Antep'te deprem kiliseyi yeniden ortaya çıkardı
Antep Tepebaşı Mahallesi’ndeki kiliseden camiye çevrilen Kurtuluş Camii, minare ve kubbesinin deprem nedeniyle yıkılmasıyla yeniden kiliseye döndü.
Birkan BULUT
Özgür ÇAMOĞLU
Antep
Kiliseden camiye çevrilen Antep Tepebaşı Mahallesi’ndeki Kurtuluş Camii, minare ve kubbesinin deprem nedeniyle yıkılmasıyla yeniden kiliseye döndü. 1871 yılında inşaatı başlanan, Ermenilerin sürülmesi nedeniyle uzun yıllar hapishane olarak kullanılan Ermeni Apostolik kilisesi, 1985 yılında çan kulesi yerine minare inşa edilerek camiye çevrilmişti.
Deprem birçok kentte tarihi ve kültürel varlıkların da zarar görmesine neden oldu. Antep Kalesi’nin burçları depremden zarar görürken, yine Antep’in Tepebaşı Mahallesi’nde bulunan Kurtuluş Camii’nin de kubbe ve minaresi yıkıldı. Aslında 1985 yılında camiye çevrilen yapı, gerçek adıyla Surp Asdvadzadzin Kilisesi. Bir Ermeni Apostolik kilisesi olan yapının yıkıntıları arasında sorularımızı yanıtlayan, “Hafızasını Kaybeden Kent Anteb” Kitabının Yazarı Murad Uçaner, yapının bugüne kadar başından geçenleri anlattı.
TERK ETMEK ZORUNDA KALINCA
1871’de başlayan kilise inşaatının, maddi olanaksızlıklar ve Rus Harbi gibi nedenlerle 1892 yılında tamamlanabildiğini söyleyen Uçaner, “İbadete açılmasına rağmen kubbesi yapılmamıştı. 1894’de kubbe ve haç yerleştirilerek resmen ibadete açılan kilise, ufak tefek depremlerde hasar görmemişti.

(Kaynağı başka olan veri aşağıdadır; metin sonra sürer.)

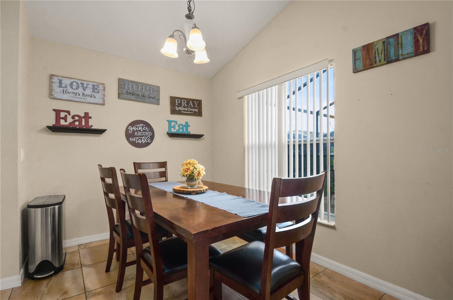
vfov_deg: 71.8
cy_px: 150
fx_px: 207
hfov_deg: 95.1
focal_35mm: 16
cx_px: 226
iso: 200
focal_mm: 11
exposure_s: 1/3
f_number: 8
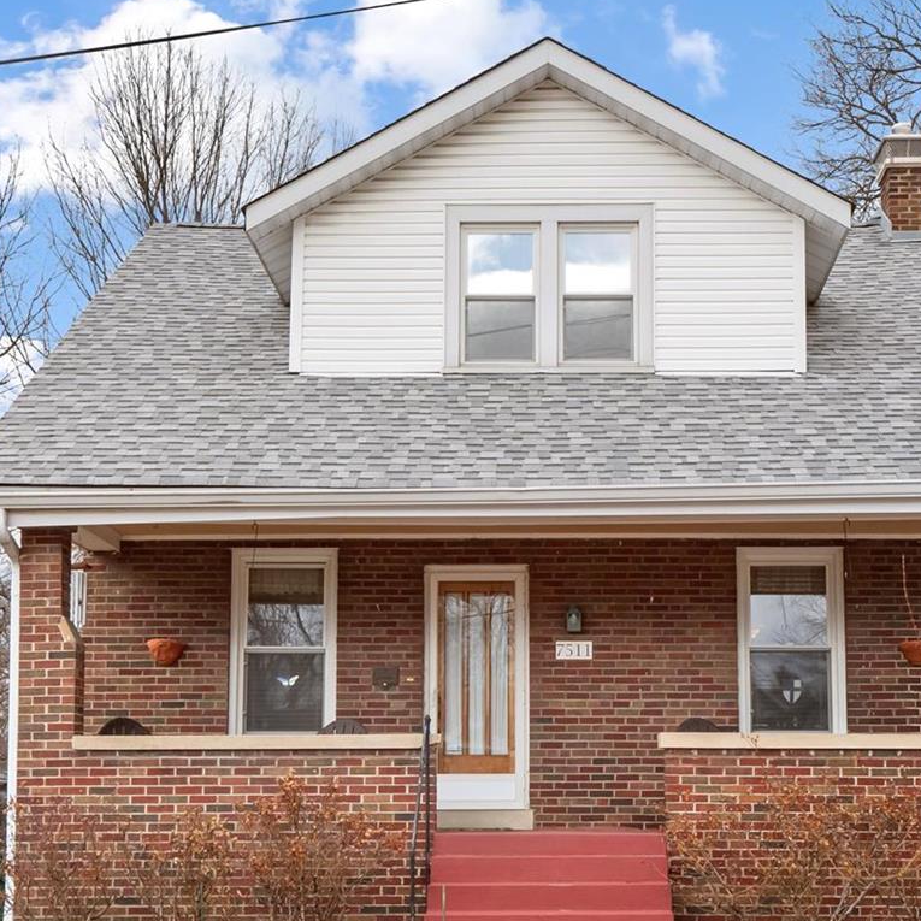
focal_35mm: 64
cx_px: 530
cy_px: 609
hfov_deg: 26.9
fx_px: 1926
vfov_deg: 26.7
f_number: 8
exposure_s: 1/125
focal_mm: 18
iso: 400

Ancak daha öncesinde hemen arkada bulunan eski kilise, 1812 ve 1822 depremlerinde çok büyük hasar görmüştü. 1822 depremi hemen hemen bugün yaşadığımız depreme benziyor. 1894’de ibadete açılan kilise 1914’ün sonuna kadar ibadethane olarak kullanıldı. Fakat Ermeni tehciri nedeniyle ibadethane olarak kullanılamadı” dedi.
Daha sonra yapının bir dönem Osmanlı ordusunun deposu olarak kullanıldığını anlatan Uçaner, “Birinci Dünya Savaşı bittikten sonra sürgünden dönebilen Ermeniler geri gelince, tekrar kısa bir süre ibadete açıldı. Ancak 1922’de Antep’teki tüm Ermeniler kenti terk etmek zorunda bırakıldıklarında kilise olarak kullanılmadı” dedi.
UZUN YILLAR HAPİSHANE OLARAK KULLANILDI
Sonraki yıllarda kilisenin yavaş yavaş hapishaneye dönüştürülerek yaklaşık 60 sene bu amaçla kullanıldığını aktaran Uçaner, 1985’te de camiye dönüştürüldüğünü kaydetti: “Camiye dönüştürülürken, bana göre hatalı olarak yapılan restorasyon neticesinde deprem nedeniyle minare ve kubbe yıkıldı.”
Mimarlar Odası deprem bölgelerinde yaptığı incelemelerin ardından yayımladığı raporda, tarihi yapılarda restorasyon uygulamalarının doğru bir şekilde gerçekleştirilebilmesi için uyarılarda bulundu. Deprem nedeniyle etrafa dağılmış olan özgün yapı parçalarının korunması ve belgelenmesi için çalışma yapılması gerektiğine dikkat çekilen raporda, şöyle deniliyor: “Yıkıntılarının sokakları kapatmayacak şekilde mümkünse kendi parselinde tutulması gerekmektedir. Bununla birlikte yapı molozlarının parsel içinde komşu yapıların duvarları boyunca yığılması, az hasarlı olarak ayakta kalan yapıların da yağmur, kar sonrası molozdan gelecek su ile nem kaynaklı hasar görmesine neden olabilir.”